Data records
##########
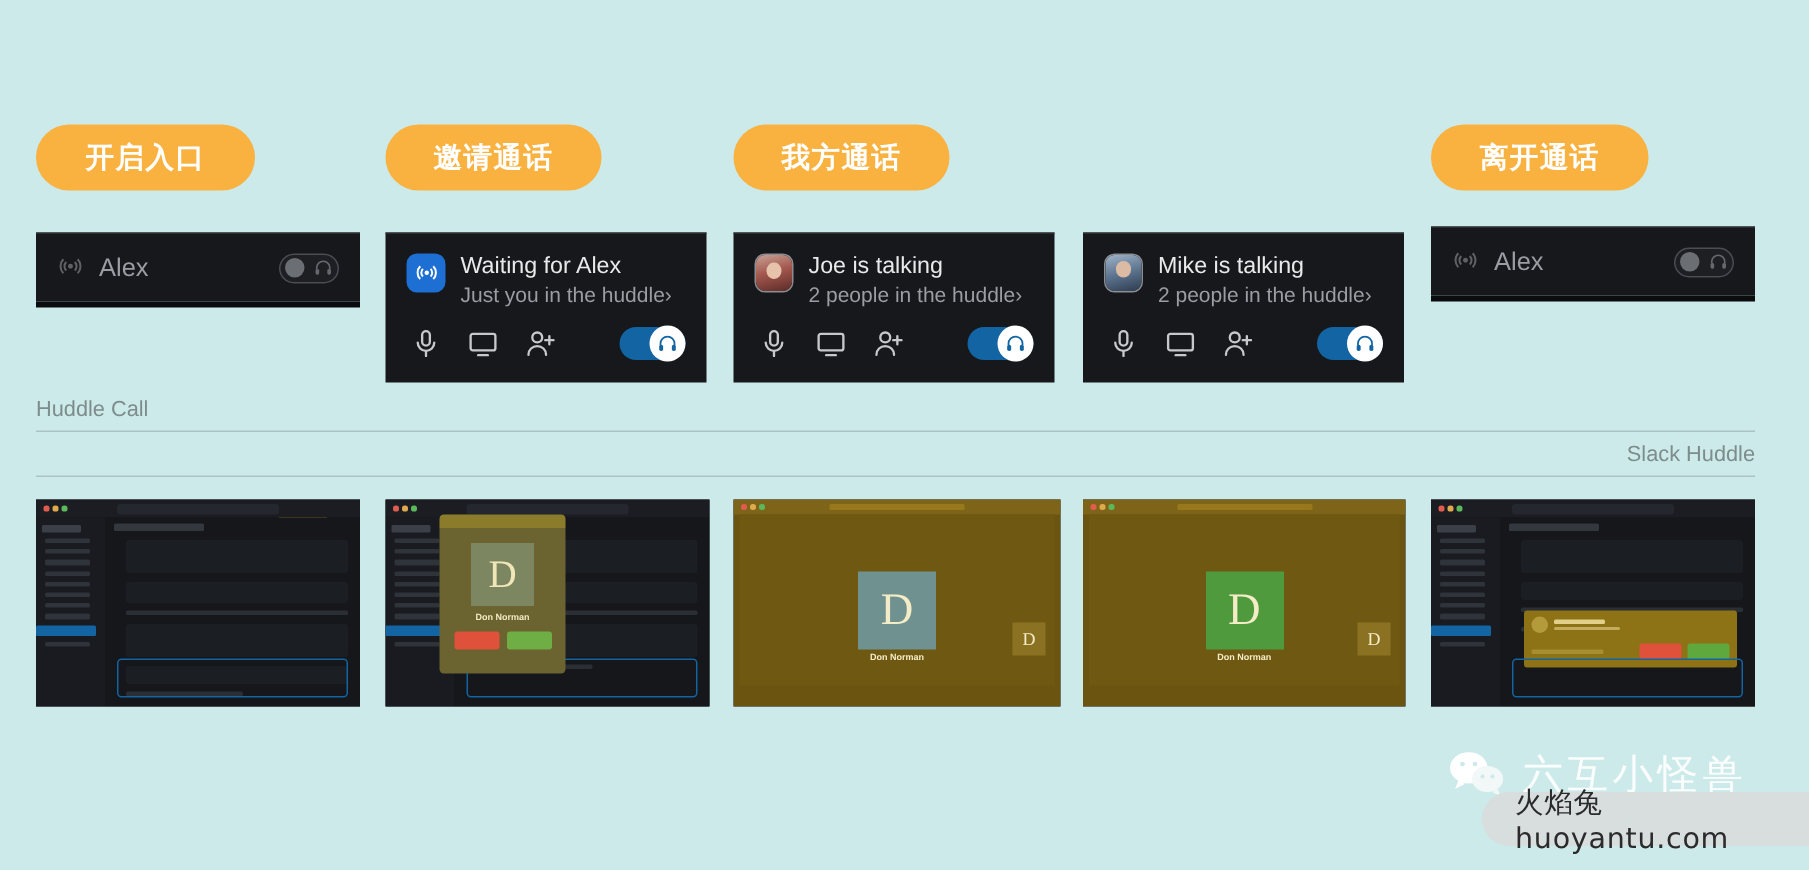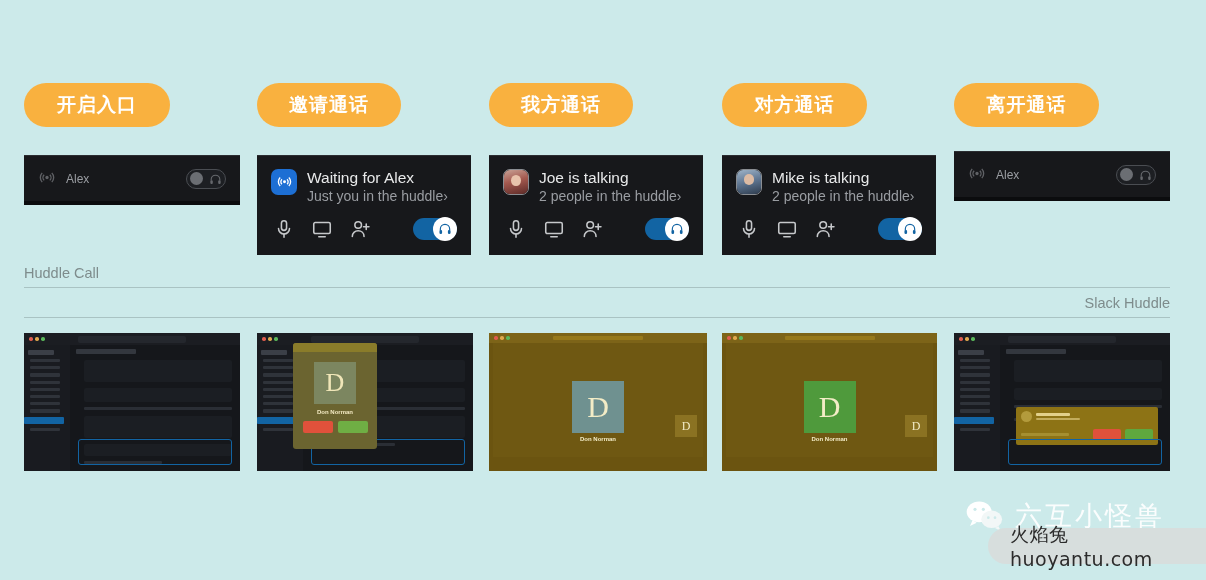--- a/index.html
+++ b/index.html
@@ -38,21 +38,21 @@
     display: flex; align-items: center;
     padding: 0 14px;
   }
   .card-compact.c0 { left: 24px;  width: 216px; top: 0px;  height: 46px; }
   .card-compact.c4 { left: 954px; width: 216px; top: -4px; height: 46px; }
   .card-compact::after {
     content: ""; position: absolute; left: 0; right: 0; bottom: -4px; height: 4px;
     background: #0b0c0e;
   }
   .cc-icon { width: 18px; height: 18px; flex: 0 0 18px; opacity: .55; }
-  .cc-name { margin-left: 10px; color: #9a9da2; font-size: 12px; }
+  .cc-name { margin-left: 10px; color: #9a9da2; font-size: 17px; }
   .toggle-off {
     margin-left: auto; width: 40px; height: 20px; border-radius: 10px;
     border: 1px solid #4a4d52; background: #1d1f23;
     display: flex; align-items: center; justify-content: space-between;
     padding: 0 3px; cursor: pointer;
   }
   .toggle-off .knob { width: 13px; height: 13px; border-radius: 50%; background: #6b6e73; }
   .toggle-off .hp { width: 13px; height: 13px; opacity: .65; }
 
   
@@ -220,23 +220,20 @@
 
   <div class="btn-row">
     <div class="pill p0">
         <span>开启入口</span>
       </div>
     <div class="pill p1">
         <span>邀请通话</span>
       </div>
     <div class="pill p2">
         <span>我方通话</span>
-      </div>
-    <div class="pill p3">
-        <span>对方通话</span>
       </div>
     <div class="pill p4">
         <span>离开通话</span>
       </div>
   </div>
 
   <div class="cards">
 
     <div class="card-compact c0">
       <span class="cc-icon">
##########
Task goal
Go through the listing, find each line with the word "background", and copy it.

Finished exercise
     background: #0b0c0e;
     border: 1px solid #4a4d52; background: #1d1f23;
   .toggle-off .knob { width: 13px; height: 13px; border-radius: 50%; background: #6b6e73; }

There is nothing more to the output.